Paraguay: An 6. Stelle bei der Abholzung weltweit

Die großen Niederschläge und der erhebliche Waldverlust in Argentinien, Brasilien und Paraguay, die sich unter den Top Ten in der Welt mit der größten Abholzungsrate befinden, verhindert die natürliche Aufnahme von Wasser. Ein kürzlich veröffentlichter Bericht der Ernährungs- und Landwirtschaftsorganisation (FAO) zeigt, dass Brasilien, Argentinien und Paraguay in den letzten 25 Jahren am meisten Waldfläche verloren. Der Grund ist fast immer derselbe, es geht darum, die tierische und pflanzliche Produktion zu erhöhen.

Abholzung

Brasilien rodet pro Jahr 984.000 Hektar Wald und steht damit an erster Stelle in der Welt, gefolgt von Indonesien mit 684.000 ha, Burma mit 546.000 ha, Nigeria schafft es auf 410.000 ha, Tansania liegt auf dem fünftem Platz mit 372.000 Hektar, dann kommt Paraguay, hier sind es 325.000 ha.
Der stellvertretende Landwirtschaftsminister, Marcos Medina, sagte, es sei nicht richtig zu behaupten, dass Sojakulturen oder Viehweiden diese Situation hervorrufen.

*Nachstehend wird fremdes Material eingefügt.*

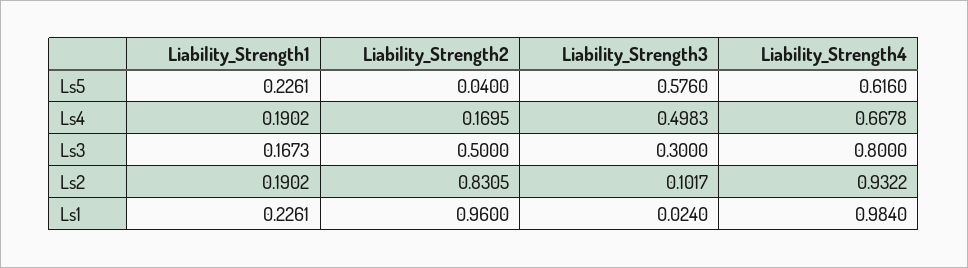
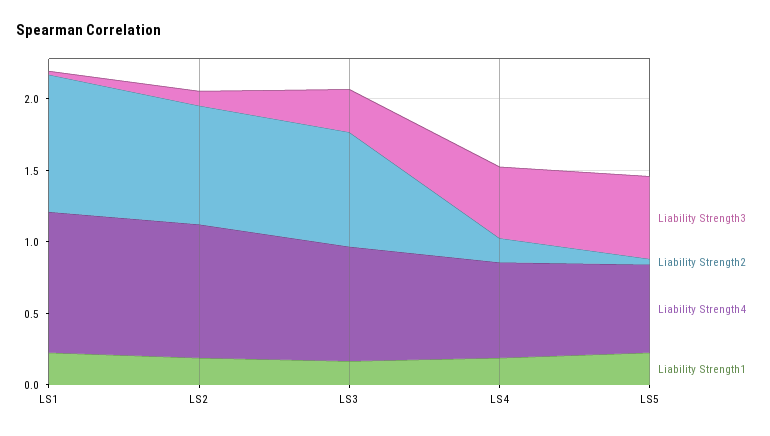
Liability_Strength2, Ls3: 0.5 -> 0.8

„1983 gab es in Paraguay auch massive Überschwemmungen und wir hatten noch mehr Wald, es gab seit dem keine Fortschritte in der mechanisierten Landwirtschaft. Die Informationen haben keine Ernsthaftigkeit und wissenschaftliche Strenge, wir stehen für eine nachhaltige Entwicklung und ein Engagement beim Klimawandel. Sojabohnen, Getreide oder Vieh sind nicht für diese Situation verantwortlich“, sagte Medina. Er fügte an, die Vereinigten Staaten seien der größte Produzent von Sojabohnen und erleben die schlimmste Dürre aller Zeiten. „Es gibt keinen wissenschaftlichen Zusammenhang zwischen den Überschwemmungen und dieser Art von Situation im Augenblick“, betonte Medina.